Trecho selecionado:
▬▬▬▬▬▬

No entanto, a prioridade muda quando o precatório é "empurrado" para o ano seguinte. O calote torna esses títulos prioritários, independentemente de tipo ou valor. Sem previsão para quitar o saldo atrasado no orçamento de 2023, quem tiver precatório emitido no ano, mesmo os prioritários, deve esperar, ao menos até 2024, para receber.
Com base na lei orçamentária em vigor, o calote deve girar em torno de R$ 51,2 bilhões. O valor, somado ao resíduo da dívida anterior, deve criar uma bola de neve de difícil solução para o governo nos próximos anos. "Há mais de R$ 50 bilhões de precatórios acumulados (de anos anteriores)", disse em fevereiro o secretário do Tesouro Nacional, Rogério Ceron.
Sem mudança
Pelo menos por enquanto, o novo governo não deve mudar a sistemática de pagamentos. Essa é a aposta do presidente da Associação Nacional dos Auditores Fiscais da Receita Federal do Brasil (Unafisco), Mauro Silva. "Não foi uma proposta do atual governo. Está sendo útil para eles, então não vão propor uma mudança em um curto espaço de tempo. Não faz sentido político para eles (governo Lula)", aponta o auditor.
Silva destaca que o problema tende a crescer nos próximos anos. "A bola de neve virá. Ano passado ninguém sentiu muito, esse ano vão começar a sentir, com o passar dos anos haverá uma pressão para que isso tenha uma solução", prevê.
A maioria dos precatórios da União está relacionada à reclamações junto à Previdência Social e a questões trabalhistas dos servidores públicos, enquadradas como alimentares. Mas o grosso do volume financeiro está relacionado a questionamentos tributários envolvendo empresas. Para o professor de Direito Tributário e sócio do VRMA Advogados, Paulo Vieira da Rocha, os pequenos credores, em especial funcionários públicos e aposentados com valores a receber da União, mesmo inseridos como prioridade, ainda devem enfrentar uma longa espera. "No curto prazo não há muita esperança de receber. A única forma de abreviar o tempo é vendendo esses precatórios com um enorme deságio", avalia Rocha.

▬▬▬▬▬▬

Material fornecido:
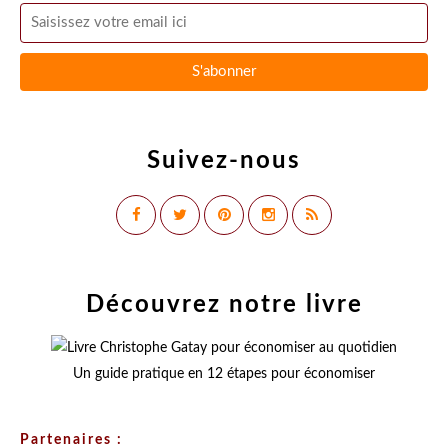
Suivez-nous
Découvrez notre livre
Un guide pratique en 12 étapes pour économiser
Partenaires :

▬▬▬▬▬▬

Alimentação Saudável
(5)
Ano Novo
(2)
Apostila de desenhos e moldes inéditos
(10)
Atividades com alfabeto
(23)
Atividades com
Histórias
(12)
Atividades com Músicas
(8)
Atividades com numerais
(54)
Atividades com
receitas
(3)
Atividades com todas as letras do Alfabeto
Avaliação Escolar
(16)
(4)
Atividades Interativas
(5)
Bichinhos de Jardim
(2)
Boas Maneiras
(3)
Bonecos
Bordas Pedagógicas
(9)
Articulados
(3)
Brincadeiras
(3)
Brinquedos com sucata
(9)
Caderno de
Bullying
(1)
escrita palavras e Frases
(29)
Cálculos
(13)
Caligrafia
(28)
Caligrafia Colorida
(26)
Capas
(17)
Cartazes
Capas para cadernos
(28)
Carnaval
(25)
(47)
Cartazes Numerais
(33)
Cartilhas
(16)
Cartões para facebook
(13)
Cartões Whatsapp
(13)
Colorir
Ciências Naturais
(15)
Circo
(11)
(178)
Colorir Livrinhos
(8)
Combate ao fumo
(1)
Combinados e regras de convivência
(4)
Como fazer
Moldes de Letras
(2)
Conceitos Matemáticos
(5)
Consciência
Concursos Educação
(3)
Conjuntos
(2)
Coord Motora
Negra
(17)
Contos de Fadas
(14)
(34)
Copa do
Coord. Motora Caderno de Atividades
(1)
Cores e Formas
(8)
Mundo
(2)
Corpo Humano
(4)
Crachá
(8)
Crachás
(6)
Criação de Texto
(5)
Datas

▬▬▬▬▬▬

Trabalho proposto: Continue o texto sobre o atraso no pagamento dos precatórios da União a partir do ponto em que ele termina. As entradas não são necessárias para esta atividade.

Resposta do exercício:
Marco fiscal
Com o teto de gastos sendo substituído pelo novo arcabouço fiscal, o tema dos precatórios deve voltar para a pauta do governo. "Sem o teto de gastos e com o novo arcabouço fiscal, a legitimidade (da emenda constitucional dos precatórios), que para mim nunca existiu, se sustenta ainda menos. O pouco que a regra dos precatórios tinha razão de ser começa a ruir, começa a desaparecer. Ela já era insustentável, tanto juridicamente quanto em matéria de finanças públicas", destaca o professor Paulo Rocha.
Segundo Mauro Silva, não faz sentido manter a regra do "calote" com o novo arcabouço. "Com a mudança da regra fiscal, não tem mais sentido essa regra restritiva de pagamento de precatórios", defende. Para ele, a União trata de forma diferente os seus credores. "Me avise se o governo atrasar o pagamento para os bancos. Para os credores alimentares, ele rola (a dívida). O tratamento que o governo dá para o tipo de credor A e o tipo de credor B, não é o mesmo", acusa o auditor fiscal.